While the past is always with us, I was musing the other day about how the points of reference I had when I was younger were slipping away.  What brought this home most to me was a conversation I had with my boyfriend, who referenced a report on NPR which stated that approximately 900 World War II veterans were dying each day.  When I was small, it was normal to encounter World War I vets, and now they are almost an extinct species.  An adult survivor of the concentration camps visited my elementary school; now in interviews I more frequently hear from either the children of those who were liberated from that living nightmare, or those who now, very old, were children at that time.  My son’s historical points of reference will be very different; perhaps his old dusty war will be Vietnam, or Desert Storm.  The former, although concluded when I was growing up, was a recent memory and the latter had a profound effect on me during high school. 
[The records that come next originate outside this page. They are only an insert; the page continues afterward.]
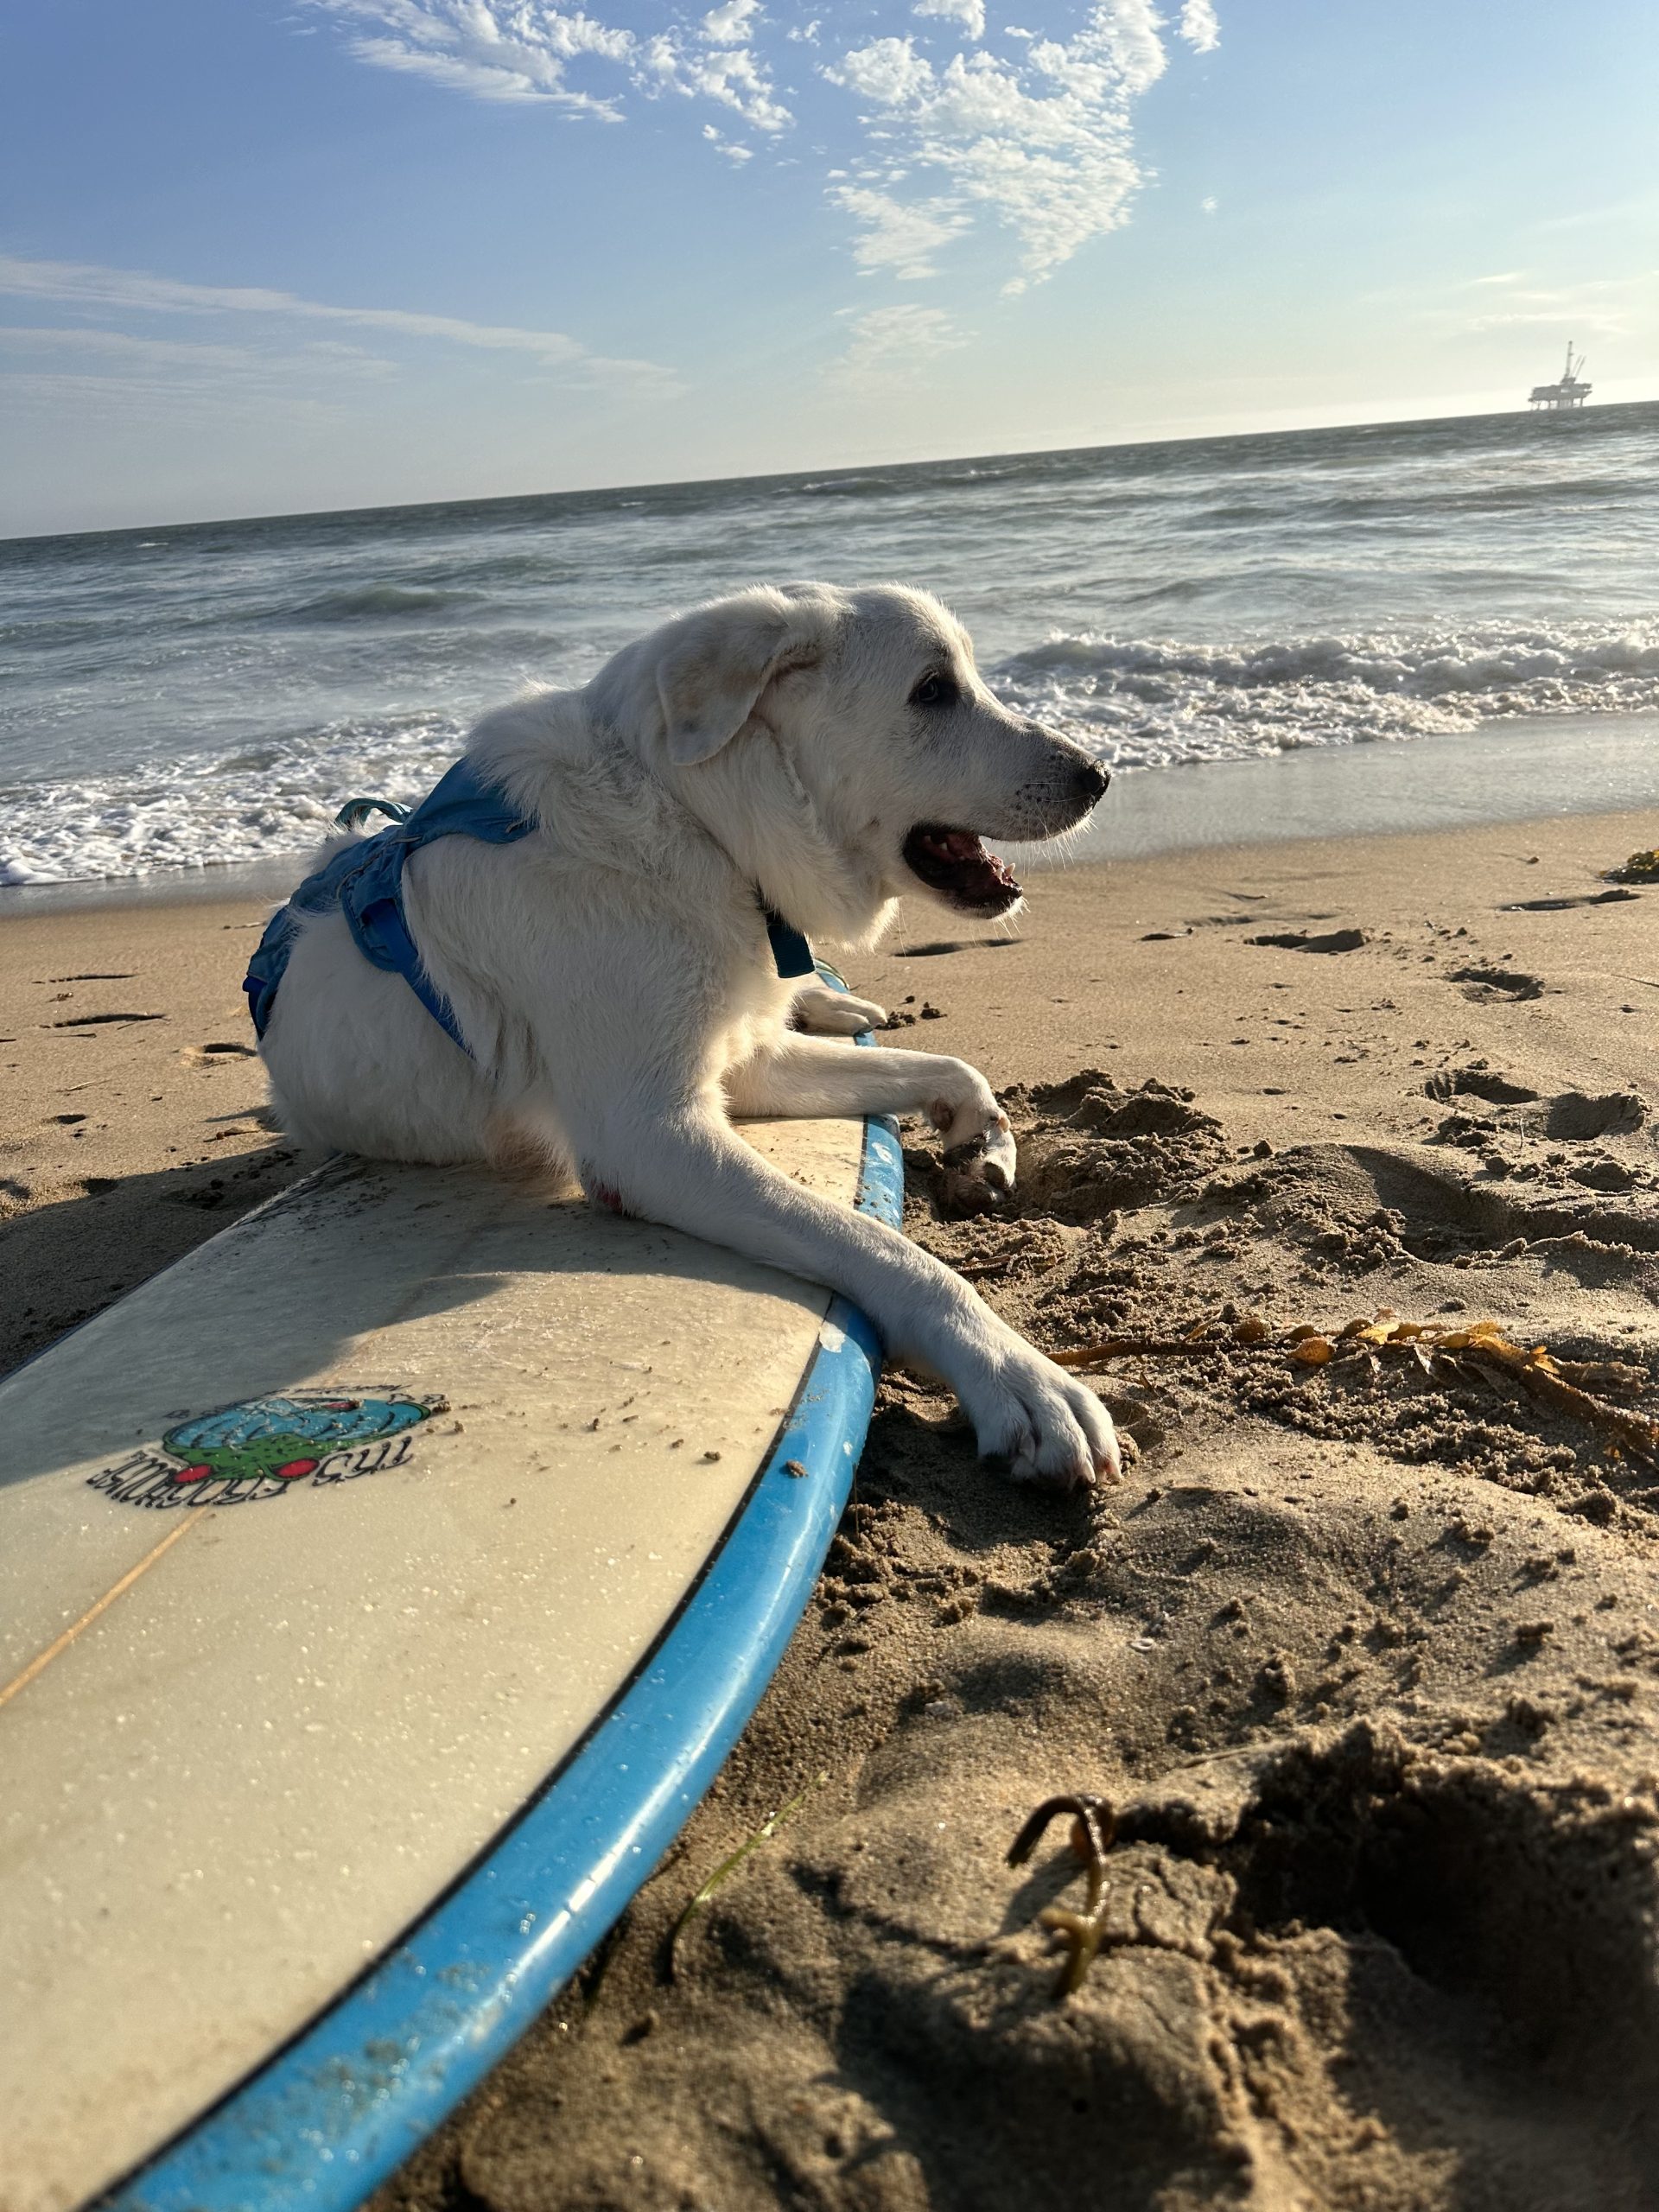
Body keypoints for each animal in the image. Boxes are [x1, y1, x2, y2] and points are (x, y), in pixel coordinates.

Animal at [259, 579, 1123, 1495]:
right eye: (932, 690)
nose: (1101, 777)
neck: (689, 823)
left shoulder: (748, 1067)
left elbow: (951, 1065)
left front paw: (983, 1140)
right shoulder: (653, 1137)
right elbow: (880, 1247)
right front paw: (1017, 1377)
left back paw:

All of which leads me back to contemplating Wodehouse in the years before his death.  He was a living legend, although one best known for writing about a time and a society long since passed.  I cannot fathom what it must have been like for someone who lived through both world wars coping with disco balls, Andy Warhol, and Watergate.  A book of Plum’s letters recently came out, and I hope that there are some from his later years as I am interested to see how he reacted to things as he aged.  Did he embrace the changes, or, as I suspect from reading Bachelors Anonymous, did he try to maintain his grip on things by trying to impose elements of a time long gone in the created worlds of his fiction?